任务简述 A ▸
根据下面这篇关于村民自治实践的文章回答问题,每题一行:
(i) 文章的发布日期是哪一天?
(ii) 摘要认为,在中国民主政治不断完善的过程中,哪一项是最具有代表性的制度安排?
(iii) 摘要指出,村民自治在实际运行中产生了什么倾向?
任务简述 B ▸ 请续写下面这篇关于村民自治实践的文章,从摘要的最后一句之后接着写正文。

给定文本 ▸
* * * *

刘涛:国家与社会视角下的村民自治实践

作者:刘涛发布日期:2011-10-29

「刘涛:国家与社会视角下的村民自治实践」正文

摘要:中国的现代国家建设是一个民主政治不断完善的过程,在这个过程中,村民自治是最具有代表性的制度安排。村民自治其实质是通过给予农民充足的自主发展空间,在增强农民对国家认同感与权力正当性的认同时,实现国家治理与农民自我发展的双重目标。但实际来看,村民自治在其实际运行中产生了明显的行政化倾向,使得村民自治更多的成为一种完成国家行政任务的载体,国家很难通过这种“行政化的村民自治”来构建一种新型文化网络关系实现国家和村落社区的健康互动,基于这种现实,在国家政权建设的目标中检讨村民自治实践的历程,进而提出一些积极的实践方向就显得非常重要。

* * * *

数据集中包含的记录:
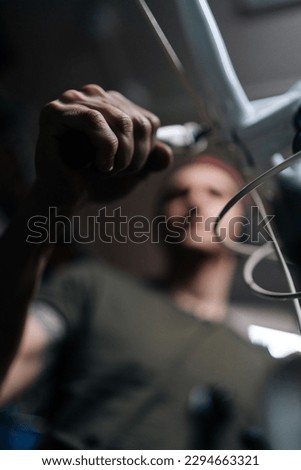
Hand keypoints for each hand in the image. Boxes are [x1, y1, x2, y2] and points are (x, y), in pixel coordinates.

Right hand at [34, 84, 172, 206]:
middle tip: (114, 173)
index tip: (128, 170)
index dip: (145, 152)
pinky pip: (94, 120)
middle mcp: (94, 96)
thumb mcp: (132, 172)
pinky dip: (103, 147)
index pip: (147, 122)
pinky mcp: (55, 112)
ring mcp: (73, 101)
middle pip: (136, 122)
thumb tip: (166, 155)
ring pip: (120, 121)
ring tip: (104, 170)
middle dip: (132, 157)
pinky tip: (96, 165)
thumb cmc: (95, 183)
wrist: (65, 199)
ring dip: (119, 155)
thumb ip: (152, 160)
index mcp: (113, 105)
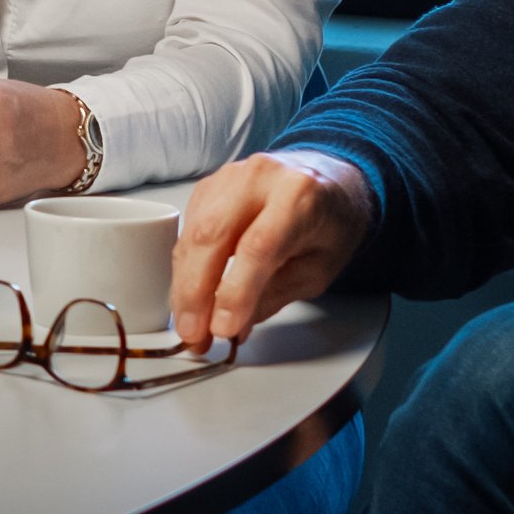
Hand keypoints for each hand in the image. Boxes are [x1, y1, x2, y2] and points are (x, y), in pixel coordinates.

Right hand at [171, 150, 376, 347]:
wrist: (327, 180)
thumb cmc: (329, 223)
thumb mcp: (319, 268)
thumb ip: (276, 295)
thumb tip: (234, 326)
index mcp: (298, 194)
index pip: (258, 246)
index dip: (236, 291)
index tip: (224, 328)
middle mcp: (259, 178)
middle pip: (212, 236)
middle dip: (195, 293)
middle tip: (194, 335)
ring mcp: (228, 178)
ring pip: (191, 235)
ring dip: (184, 287)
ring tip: (190, 326)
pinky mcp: (208, 187)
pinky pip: (187, 232)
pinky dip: (185, 270)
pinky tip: (190, 298)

* * * *

你的回答 A ▸
(i) 2011年10月29日。
(ii) 村民自治。
(iii) 明显的行政化倾向。

你的回答 B ▸
关键词:国家与社会 村民自治 压力型体制

自上个世纪90年代以来,在三农问题的背景下,农村政治问题成为学界研究的热点,而村民自治则是农村政治研究的切入点。在村民自治制度实践之初,赞同与质疑之声焦灼在一起,但是谁也不能为其未来之势做个定论。话音未落村民自治已经过了三十年的风雨历程,应该说其所取得的成绩与存在的问题并存,但是不能否认村民自治制度以及其带来的民主选举模式逐渐成为一种共识。研究者发现《村民委员会组织法》正式颁布实施十年来取得了巨大成效,中国的村委会选举已经走向“常态化”,进人“平稳期”,选举模式也正经历从 “有候选人选举”到“无候选人选举”的变革[1]。但是取消农业税后,随着国家权力的退出,当前这种实践仍然面临着诸如贿选、霸选以及灰色势力操纵的种种不利,同时说明这种共识没有形成一种内在的普遍民主意识。要切实解决这些问题就需要厘清村民自治实施过程中国家与社会的关系,将村民自治作为一种历史过程,把其发生与发展置于特定的历史背景下加以考察,才能更为清晰的解读村民自治的发生、演变以及走向。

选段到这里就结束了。